BEGIN Entries shown

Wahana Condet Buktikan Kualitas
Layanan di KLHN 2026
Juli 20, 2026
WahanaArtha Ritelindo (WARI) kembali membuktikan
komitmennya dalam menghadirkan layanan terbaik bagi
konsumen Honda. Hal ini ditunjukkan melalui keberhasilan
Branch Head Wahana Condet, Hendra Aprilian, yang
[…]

END Entries shown
BEGIN Entries shown

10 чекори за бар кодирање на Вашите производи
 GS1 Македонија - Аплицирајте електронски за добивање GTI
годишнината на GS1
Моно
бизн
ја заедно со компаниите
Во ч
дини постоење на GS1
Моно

END Entries shown

- **Exercise instructions**:
Say, as a single number and nothing more, how many lines of the entries contain the word "Condet".

- **Answer to this exercise**:
2